Is this being worked on? I can implement a GUI to do this.
@Trion129 I am not working on this issue and nobody else has yet commented so you can take this up. What sort of GUI are you planning? It should just display the screenshots which were wrongly classified. And if we feel that the labeling was incorrect in training itself just remove it from the labels.csv
and other CSV's (and its bounding box line also if #128 is merged before this).
@marco-c can you review this issue before @Trion129 takes it up?
A GUI that shows the wrongly classified screenshots sounds fine to me. It should show the screenshots, their name, actual and predicted labels.
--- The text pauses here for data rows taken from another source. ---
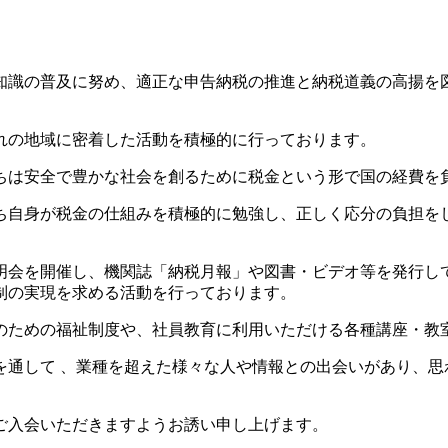
識の普及に努め、適正な申告納税の推進と納税道義の高揚を
れの地域に密着した活動を積極的に行っております。
は安全で豊かな社会を創るために税金という形で国の経費を
自身が税金の仕組みを積極的に勉強し、正しく応分の負担を
会を開催し、機関誌「納税月報」や図書・ビデオ等を発行し
制の実現を求める活動を行っております。
ための福祉制度や、社員教育に利用いただける各種講座・教
通して 、業種を超えた様々な人や情報との出会いがあり、思
ご入会いただきますようお誘い申し上げます。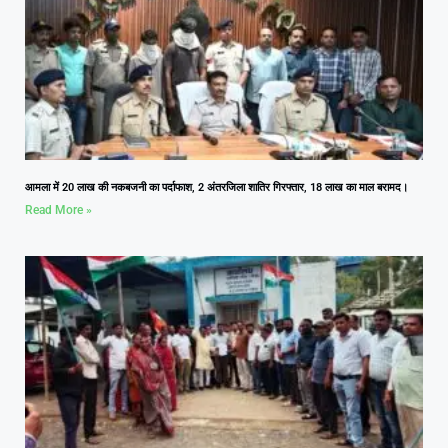
आमला में 20 लाख की नकबजनी का पर्दाफाश, 2 अंतरजिला शातिर गिरफ्तार, 18 लाख का माल बरामद।
Read More »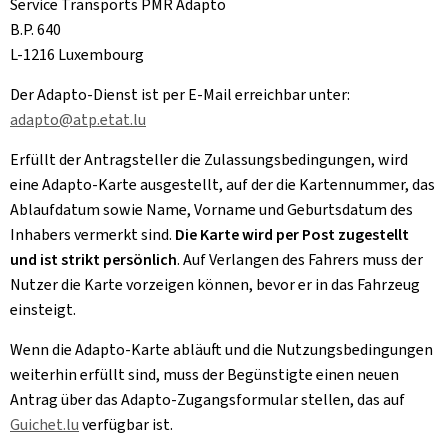
Service Transports PMR Adapto
B.P. 640
L-1216 Luxembourg
Der Adapto-Dienst ist per E-Mail erreichbar unter:
adapto@atp.etat.lu
Erfüllt der Antragsteller die Zulassungsbedingungen, wird
eine Adapto-Karte ausgestellt, auf der die Kartennummer, das
Ablaufdatum sowie Name, Vorname und Geburtsdatum des
Inhabers vermerkt sind.
Die Karte wird per Post zugestellt
und ist strikt persönlich
. Auf Verlangen des Fahrers muss der
Nutzer die Karte vorzeigen können, bevor er in das Fahrzeug
einsteigt.
Wenn die Adapto-Karte abläuft und die Nutzungsbedingungen
weiterhin erfüllt sind, muss der Begünstigte einen neuen
Antrag über das Adapto-Zugangsformular stellen, das auf
Guichet.lu
verfügbar ist.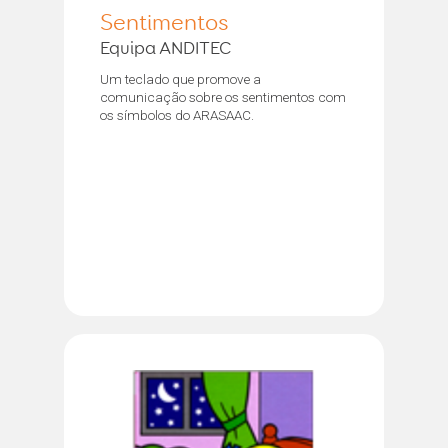
Sentimentos
Equipa ANDITEC
Um teclado que promove a
comunicação sobre os sentimentos com
os símbolos do ARASAAC.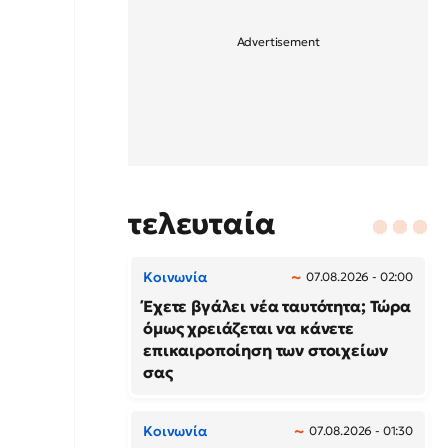
τελευταία
Κοινωνία
07.08.2026 - 02:00
Έχετε βγάλει νέα ταυτότητα; Τώρα
όμως χρειάζεται να κάνετε
επικαιροποίηση των στοιχείων
σας
Κοινωνία
07.08.2026 - 01:30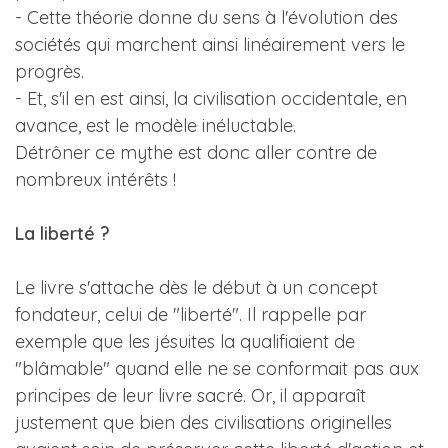
- Cette théorie donne du sens à l'évolution des
sociétés qui marchent ainsi linéairement vers le
progrès.
- Et, s'il en est ainsi, la civilisation occidentale, en
avance, est le modèle inéluctable.
Détrôner ce mythe est donc aller contre de
nombreux intérêts !
La liberté ?
Le livre s'attache dès le début à un concept
fondateur, celui de "liberté". Il rappelle par
exemple que les jésuites la qualifiaient de
"blâmable" quand elle ne se conformait pas aux
principes de leur livre sacré. Or, il apparaît
justement que bien des civilisations originelles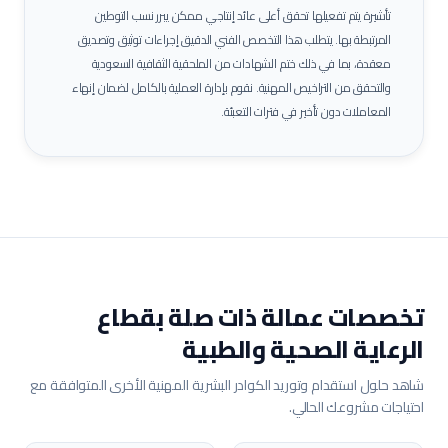
تأشيرة يتم تفعيلها تحقق أعلى عائد إنتاجي ممكن يبرر نسب التوطين
المرتبطة بها.
يتطلب هذا التخصص الفني الدقيق إجراءات توثيق وتصديق
معقدة، بما في ذلك ختم الشهادات من الملحقية الثقافية السعودية
والتحقق من التراخيص المهنية. نقوم بإدارة العملية بالكامل لضمان إنهاء
المعاملات دون تأخير في فترات التعبئة.
تخصصات عمالة ذات صلة بقطاع
الرعاية الصحية والطبية
شاهد حلول استقدام وتوريد الكوادر البشرية المهنية الأخرى المتوافقة مع
احتياجات مشروعك الحالي.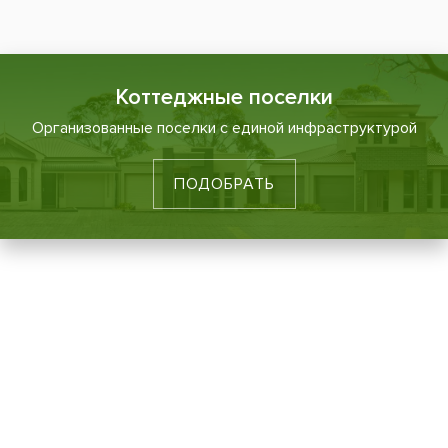
Коттеджные поселки
Организованные поселки с единой инфраструктурой
ПОДОБРАТЬ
Let's implement this first and then we can think about the removal from labels if we think the labeling is incorrect.
Or also just a CLI that tells you which screenshots were wrongly classified, then you can just open the screenshots for yourself.
I'll go with implementing GUI version, I have worked with pyqt5 library before. @sagarvijaygupta I see you use opencv in the PR #128 how is it compared to pyqt5? should I prefer using it to decrease dependencies for the scripts?
@Trion129 since not much things are involved in this GUI you can simply use Tkinter. Opencv should only be preferable if PR #128 is merged.
Yes, it would be preferable to reduce the number of dependencies. Use either Tkinter (no dependencies) or OpenCV (which will be a dependency after #128).